*** Opening of Material provided ***

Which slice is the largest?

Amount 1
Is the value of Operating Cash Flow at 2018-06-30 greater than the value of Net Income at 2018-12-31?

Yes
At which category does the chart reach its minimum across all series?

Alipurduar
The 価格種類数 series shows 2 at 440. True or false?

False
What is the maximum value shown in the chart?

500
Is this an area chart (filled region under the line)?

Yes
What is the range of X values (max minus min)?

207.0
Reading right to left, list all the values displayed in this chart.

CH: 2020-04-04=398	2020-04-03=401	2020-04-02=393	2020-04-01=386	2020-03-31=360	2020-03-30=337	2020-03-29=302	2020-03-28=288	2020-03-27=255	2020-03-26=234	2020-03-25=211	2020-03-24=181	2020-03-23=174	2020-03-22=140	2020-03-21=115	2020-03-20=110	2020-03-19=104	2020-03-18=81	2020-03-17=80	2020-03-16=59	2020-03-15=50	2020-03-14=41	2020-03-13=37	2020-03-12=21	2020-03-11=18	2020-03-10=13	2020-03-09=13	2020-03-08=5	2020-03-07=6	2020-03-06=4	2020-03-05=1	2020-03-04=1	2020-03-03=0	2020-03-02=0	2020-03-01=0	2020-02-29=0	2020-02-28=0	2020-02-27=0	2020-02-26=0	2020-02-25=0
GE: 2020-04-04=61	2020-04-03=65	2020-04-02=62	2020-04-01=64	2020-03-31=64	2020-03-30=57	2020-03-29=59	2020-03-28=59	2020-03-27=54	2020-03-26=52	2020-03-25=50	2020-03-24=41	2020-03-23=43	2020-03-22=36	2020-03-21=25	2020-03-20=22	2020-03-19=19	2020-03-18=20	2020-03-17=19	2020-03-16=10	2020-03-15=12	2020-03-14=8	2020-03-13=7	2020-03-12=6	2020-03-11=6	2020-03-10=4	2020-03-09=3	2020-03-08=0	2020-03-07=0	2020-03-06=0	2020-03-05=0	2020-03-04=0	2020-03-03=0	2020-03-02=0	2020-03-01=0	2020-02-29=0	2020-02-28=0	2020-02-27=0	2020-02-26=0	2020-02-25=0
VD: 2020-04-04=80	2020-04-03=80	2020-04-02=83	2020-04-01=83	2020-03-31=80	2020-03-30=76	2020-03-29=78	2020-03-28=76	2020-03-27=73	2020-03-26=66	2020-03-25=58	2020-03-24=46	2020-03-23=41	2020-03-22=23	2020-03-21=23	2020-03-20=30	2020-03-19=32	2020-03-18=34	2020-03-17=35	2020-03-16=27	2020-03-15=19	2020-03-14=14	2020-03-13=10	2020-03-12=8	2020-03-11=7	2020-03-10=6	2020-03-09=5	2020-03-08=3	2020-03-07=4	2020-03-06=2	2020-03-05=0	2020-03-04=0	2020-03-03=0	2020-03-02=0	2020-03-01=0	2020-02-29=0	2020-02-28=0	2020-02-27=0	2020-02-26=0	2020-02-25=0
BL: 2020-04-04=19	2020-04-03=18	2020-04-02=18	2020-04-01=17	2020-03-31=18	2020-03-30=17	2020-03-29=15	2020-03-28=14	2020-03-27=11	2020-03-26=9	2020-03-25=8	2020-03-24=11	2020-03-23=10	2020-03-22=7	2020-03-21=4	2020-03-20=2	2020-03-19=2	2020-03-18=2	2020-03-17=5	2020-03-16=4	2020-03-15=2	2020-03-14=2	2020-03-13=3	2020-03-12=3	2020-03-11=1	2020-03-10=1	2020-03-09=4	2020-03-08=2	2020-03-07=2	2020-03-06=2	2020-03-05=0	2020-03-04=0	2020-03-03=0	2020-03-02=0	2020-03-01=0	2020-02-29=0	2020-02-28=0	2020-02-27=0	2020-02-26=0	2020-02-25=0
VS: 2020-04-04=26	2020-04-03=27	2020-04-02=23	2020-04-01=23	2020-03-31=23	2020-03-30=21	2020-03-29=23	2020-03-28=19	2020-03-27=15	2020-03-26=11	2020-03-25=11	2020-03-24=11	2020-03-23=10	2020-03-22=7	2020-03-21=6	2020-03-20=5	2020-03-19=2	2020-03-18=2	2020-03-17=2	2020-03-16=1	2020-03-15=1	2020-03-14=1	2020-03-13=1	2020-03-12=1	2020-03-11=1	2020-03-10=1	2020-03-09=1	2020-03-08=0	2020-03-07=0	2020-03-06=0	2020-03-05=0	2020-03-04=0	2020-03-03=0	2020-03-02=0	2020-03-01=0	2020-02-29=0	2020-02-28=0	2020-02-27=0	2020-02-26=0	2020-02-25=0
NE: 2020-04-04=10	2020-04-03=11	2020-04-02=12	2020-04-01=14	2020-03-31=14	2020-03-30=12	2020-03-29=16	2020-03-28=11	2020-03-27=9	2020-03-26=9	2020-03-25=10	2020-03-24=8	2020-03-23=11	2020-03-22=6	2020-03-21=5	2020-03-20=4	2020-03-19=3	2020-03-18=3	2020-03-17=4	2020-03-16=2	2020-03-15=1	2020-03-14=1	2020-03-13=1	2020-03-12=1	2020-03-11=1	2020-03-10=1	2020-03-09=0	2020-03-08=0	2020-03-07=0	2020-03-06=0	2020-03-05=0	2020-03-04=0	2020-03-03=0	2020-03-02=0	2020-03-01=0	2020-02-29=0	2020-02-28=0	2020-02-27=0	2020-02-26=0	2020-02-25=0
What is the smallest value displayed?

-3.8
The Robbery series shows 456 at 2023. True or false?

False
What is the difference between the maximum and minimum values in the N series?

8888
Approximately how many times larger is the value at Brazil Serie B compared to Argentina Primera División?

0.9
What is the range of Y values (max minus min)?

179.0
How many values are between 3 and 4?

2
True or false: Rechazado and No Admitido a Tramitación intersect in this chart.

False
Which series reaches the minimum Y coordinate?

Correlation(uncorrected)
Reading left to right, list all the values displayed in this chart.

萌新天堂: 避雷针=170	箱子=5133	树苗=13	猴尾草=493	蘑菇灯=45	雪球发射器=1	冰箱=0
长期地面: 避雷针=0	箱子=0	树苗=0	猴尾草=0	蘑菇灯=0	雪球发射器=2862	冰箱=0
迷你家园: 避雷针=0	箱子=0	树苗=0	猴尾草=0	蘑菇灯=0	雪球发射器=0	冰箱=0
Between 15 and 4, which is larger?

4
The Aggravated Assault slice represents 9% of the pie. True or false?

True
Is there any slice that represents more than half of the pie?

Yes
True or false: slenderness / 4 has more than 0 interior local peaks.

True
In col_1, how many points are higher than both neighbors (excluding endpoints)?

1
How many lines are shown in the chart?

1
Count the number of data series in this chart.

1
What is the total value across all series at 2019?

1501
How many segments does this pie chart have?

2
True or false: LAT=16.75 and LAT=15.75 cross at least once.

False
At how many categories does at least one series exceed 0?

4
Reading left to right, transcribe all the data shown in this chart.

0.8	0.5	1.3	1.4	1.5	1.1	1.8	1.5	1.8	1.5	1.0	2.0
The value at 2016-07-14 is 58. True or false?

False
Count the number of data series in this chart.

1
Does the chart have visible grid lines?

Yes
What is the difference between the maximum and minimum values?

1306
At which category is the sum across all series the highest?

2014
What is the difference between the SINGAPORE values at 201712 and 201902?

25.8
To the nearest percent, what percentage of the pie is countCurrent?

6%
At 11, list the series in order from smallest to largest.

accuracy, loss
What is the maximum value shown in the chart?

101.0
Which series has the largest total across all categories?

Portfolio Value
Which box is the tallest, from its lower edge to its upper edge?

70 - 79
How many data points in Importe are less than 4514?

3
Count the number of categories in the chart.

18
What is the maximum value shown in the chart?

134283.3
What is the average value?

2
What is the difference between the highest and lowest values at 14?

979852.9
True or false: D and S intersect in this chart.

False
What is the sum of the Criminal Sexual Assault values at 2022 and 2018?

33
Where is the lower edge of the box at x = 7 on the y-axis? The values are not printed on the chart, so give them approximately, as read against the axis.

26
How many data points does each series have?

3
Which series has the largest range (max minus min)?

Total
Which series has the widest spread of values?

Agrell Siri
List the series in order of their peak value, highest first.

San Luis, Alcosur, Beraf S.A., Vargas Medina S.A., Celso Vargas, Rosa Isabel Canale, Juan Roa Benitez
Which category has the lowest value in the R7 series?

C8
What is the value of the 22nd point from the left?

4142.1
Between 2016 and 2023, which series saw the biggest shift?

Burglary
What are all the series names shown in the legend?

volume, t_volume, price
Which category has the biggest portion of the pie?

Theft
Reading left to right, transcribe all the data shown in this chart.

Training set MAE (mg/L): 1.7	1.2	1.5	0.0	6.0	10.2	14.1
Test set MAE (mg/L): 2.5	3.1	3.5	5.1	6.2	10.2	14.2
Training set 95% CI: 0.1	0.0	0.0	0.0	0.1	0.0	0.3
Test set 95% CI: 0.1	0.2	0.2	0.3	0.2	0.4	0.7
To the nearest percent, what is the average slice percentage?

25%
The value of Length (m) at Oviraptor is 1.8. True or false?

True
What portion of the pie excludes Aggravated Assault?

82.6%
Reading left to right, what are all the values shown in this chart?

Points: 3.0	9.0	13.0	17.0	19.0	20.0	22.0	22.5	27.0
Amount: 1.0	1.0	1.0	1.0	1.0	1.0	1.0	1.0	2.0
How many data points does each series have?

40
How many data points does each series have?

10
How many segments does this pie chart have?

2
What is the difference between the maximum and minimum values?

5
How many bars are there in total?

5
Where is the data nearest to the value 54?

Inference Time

*** Close of Material provided ***

**Your goal**
Revise the data starting at the line that contains "Portfolio Value" and ending at the line that contains "What portion of", replacing "chart" with "graph" and leaving everything else as it is. Give back only those lines.

**Written solution**
Portfolio Value
Which box is the tallest, from its lower edge to its upper edge?

70 - 79
How many data points in Importe are less than 4514?

3
Count the number of categories in the graph.

18
What is the maximum value shown in the graph?

134283.3
What is the average value?

2
What is the difference between the highest and lowest values at 14?

979852.9
True or false: D and S intersect in this graph.

False
What is the sum of the Criminal Sexual Assault values at 2022 and 2018?

33
Where is the lower edge of the box at x = 7 on the y-axis? The values are not printed on the graph, so give them approximately, as read against the axis.

26
How many data points does each series have?

3
Which series has the largest range (max minus min)?

Total
Which series has the widest spread of values?

Agrell Siri
List the series in order of their peak value, highest first.

San Luis, Alcosur, Beraf S.A., Vargas Medina S.A., Celso Vargas, Rosa Isabel Canale, Juan Roa Benitez
Which category has the lowest value in the R7 series?

C8
What is the value of the 22nd point from the left?

4142.1
Between 2016 and 2023, which series saw the biggest shift?

Burglary
What are all the series names shown in the legend?

volume, t_volume, price
Which category has the biggest portion of the pie?

Theft
Reading left to right, transcribe all the data shown in this graph.

Training set MAE (mg/L): 1.7	1.2	1.5	0.0	6.0	10.2	14.1
Test set MAE (mg/L): 2.5	3.1	3.5	5.1	6.2	10.2	14.2
Training set 95% CI: 0.1	0.0	0.0	0.0	0.1	0.0	0.3
Test set 95% CI: 0.1	0.2	0.2	0.3	0.2	0.4	0.7
To the nearest percent, what is the average slice percentage?

25%
The value of Length (m) at Oviraptor is 1.8. True or false?

True
What portion of the pie excludes Aggravated Assault?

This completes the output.